■ **TASK REQUIREMENTS**: Would you return each entry exactly as written, omitting any pictures?

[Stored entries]
########

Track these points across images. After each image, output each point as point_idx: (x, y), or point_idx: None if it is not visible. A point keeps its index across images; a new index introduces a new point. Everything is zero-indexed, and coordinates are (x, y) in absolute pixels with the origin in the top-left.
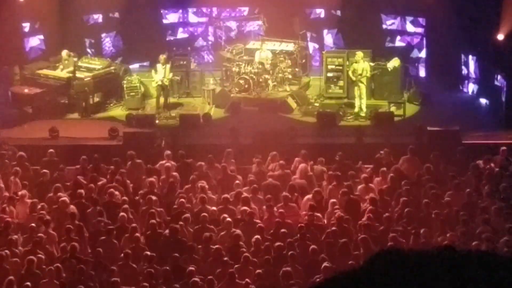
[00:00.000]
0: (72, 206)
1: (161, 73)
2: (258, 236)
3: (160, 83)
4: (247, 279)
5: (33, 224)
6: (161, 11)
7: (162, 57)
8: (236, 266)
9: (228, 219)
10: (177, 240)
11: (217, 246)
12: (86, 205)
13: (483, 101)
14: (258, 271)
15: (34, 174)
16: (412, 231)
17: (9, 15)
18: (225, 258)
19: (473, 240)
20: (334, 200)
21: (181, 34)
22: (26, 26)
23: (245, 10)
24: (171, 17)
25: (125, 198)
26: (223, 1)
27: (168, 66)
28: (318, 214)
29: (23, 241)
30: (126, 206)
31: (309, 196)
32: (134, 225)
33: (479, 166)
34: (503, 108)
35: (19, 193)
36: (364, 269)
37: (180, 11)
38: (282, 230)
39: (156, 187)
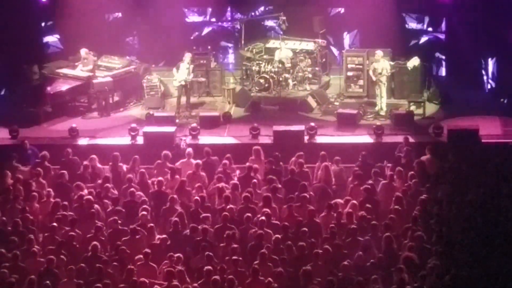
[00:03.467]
0: (96, 206)
1: (184, 72)
2: (278, 236)
3: (183, 82)
4: (269, 278)
5: (54, 224)
6: (184, 10)
7: (189, 56)
8: (256, 264)
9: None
10: (197, 239)
11: (237, 245)
12: (106, 204)
13: (502, 100)
14: (278, 269)
15: (54, 174)
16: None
17: (28, 13)
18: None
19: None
20: (355, 202)
21: (206, 32)
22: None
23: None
24: (194, 17)
25: (144, 198)
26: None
27: (192, 66)
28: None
29: (43, 240)
30: (146, 206)
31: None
32: (151, 224)
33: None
34: None
35: (44, 192)
36: None
37: (203, 10)
38: (303, 229)
39: (170, 186)
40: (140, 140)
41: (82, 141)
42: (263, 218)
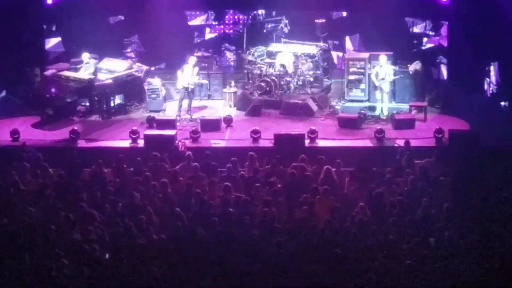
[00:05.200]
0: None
1: (188, 75)
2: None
3: (186, 85)
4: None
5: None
6: (186, 13)
7: (193, 59)
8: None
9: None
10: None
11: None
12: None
13: (503, 104)
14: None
15: (53, 176)
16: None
17: (31, 16)
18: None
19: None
20: (362, 204)
21: (208, 35)
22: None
23: (262, 12)
24: (196, 20)
25: (145, 201)
26: (245, 3)
27: (197, 68)
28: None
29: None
30: (148, 208)
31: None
32: (153, 227)
33: None
34: None
35: None
36: None
37: (206, 13)
38: (303, 231)
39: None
40: (141, 143)
41: (83, 144)
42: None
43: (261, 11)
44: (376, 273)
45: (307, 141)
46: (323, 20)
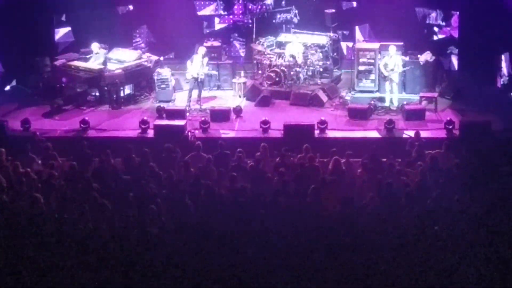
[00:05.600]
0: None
1: (198, 66)
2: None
3: (195, 75)
4: None
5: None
6: (195, 3)
7: (202, 49)
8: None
9: None
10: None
11: None
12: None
13: None
14: None
15: (64, 165)
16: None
17: (40, 6)
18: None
19: None
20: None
21: (218, 25)
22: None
23: (272, 2)
24: (206, 10)
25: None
26: None
27: (206, 59)
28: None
29: None
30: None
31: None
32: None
33: None
34: None
35: None
36: None
37: (215, 3)
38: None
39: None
40: (150, 133)
41: (93, 134)
42: None
43: (270, 1)
44: (384, 265)
45: (316, 132)
46: (333, 10)
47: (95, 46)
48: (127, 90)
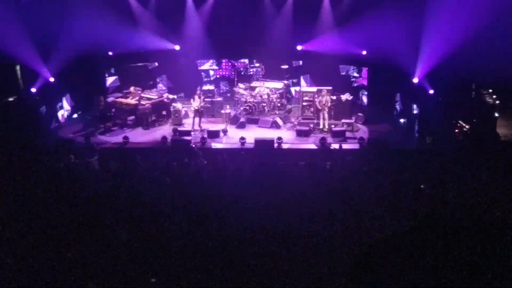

########

■ **SOLUTION TO THE EXERCISE**:
Track these points across images. After each image, output each point as point_idx: (x, y), or point_idx: None if it is not visible. A point keeps its index across images; a new index introduces a new point. Everything is zero-indexed, and coordinates are (x, y) in absolute pixels with the origin in the top-left.
[00:00.000]
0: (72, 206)
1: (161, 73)
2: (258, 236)
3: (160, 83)
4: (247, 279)
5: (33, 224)
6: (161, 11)
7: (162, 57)
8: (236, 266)
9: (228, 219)
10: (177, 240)
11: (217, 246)
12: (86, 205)
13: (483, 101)
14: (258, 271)
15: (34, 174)
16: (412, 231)
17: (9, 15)
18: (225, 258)
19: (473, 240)
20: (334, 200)
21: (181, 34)
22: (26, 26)
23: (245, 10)
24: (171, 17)
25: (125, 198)
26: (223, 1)
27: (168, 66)
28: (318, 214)
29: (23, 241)
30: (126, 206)
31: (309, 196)
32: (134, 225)
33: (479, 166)
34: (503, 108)
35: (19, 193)
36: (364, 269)
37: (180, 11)
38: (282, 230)
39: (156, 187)
[00:03.467]
0: (96, 206)
1: (184, 72)
2: (278, 236)
3: (183, 82)
4: (269, 278)
5: (54, 224)
6: (184, 10)
7: (189, 56)
8: (256, 264)
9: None
10: (197, 239)
11: (237, 245)
12: (106, 204)
13: (502, 100)
14: (278, 269)
15: (54, 174)
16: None
17: (28, 13)
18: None
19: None
20: (355, 202)
21: (206, 32)
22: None
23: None
24: (194, 17)
25: (144, 198)
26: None
27: (192, 66)
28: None
29: (43, 240)
30: (146, 206)
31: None
32: (151, 224)
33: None
34: None
35: (44, 192)
36: None
37: (203, 10)
38: (303, 229)
39: (170, 186)
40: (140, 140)
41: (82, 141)
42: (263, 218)
[00:05.200]
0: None
1: (188, 75)
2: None
3: (186, 85)
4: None
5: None
6: (186, 13)
7: (193, 59)
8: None
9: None
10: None
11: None
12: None
13: (503, 104)
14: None
15: (53, 176)
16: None
17: (31, 16)
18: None
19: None
20: (362, 204)
21: (208, 35)
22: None
23: (262, 12)
24: (196, 20)
25: (145, 201)
26: (245, 3)
27: (197, 68)
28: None
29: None
30: (148, 208)
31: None
32: (153, 227)
33: None
34: None
35: None
36: None
37: (206, 13)
38: (303, 231)
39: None
40: (141, 143)
41: (83, 144)
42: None
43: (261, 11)
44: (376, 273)
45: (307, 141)
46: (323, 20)
[00:05.600]
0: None
1: (198, 66)
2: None
3: (195, 75)
4: None
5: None
6: (195, 3)
7: (202, 49)
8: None
9: None
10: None
11: None
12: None
13: None
14: None
15: (64, 165)
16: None
17: (40, 6)
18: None
19: None
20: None
21: (218, 25)
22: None
23: (272, 2)
24: (206, 10)
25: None
26: None
27: (206, 59)
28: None
29: None
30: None
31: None
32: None
33: None
34: None
35: None
36: None
37: (215, 3)
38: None
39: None
40: (150, 133)
41: (93, 134)
42: None
43: (270, 1)
44: (384, 265)
45: (316, 132)
46: (333, 10)
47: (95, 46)
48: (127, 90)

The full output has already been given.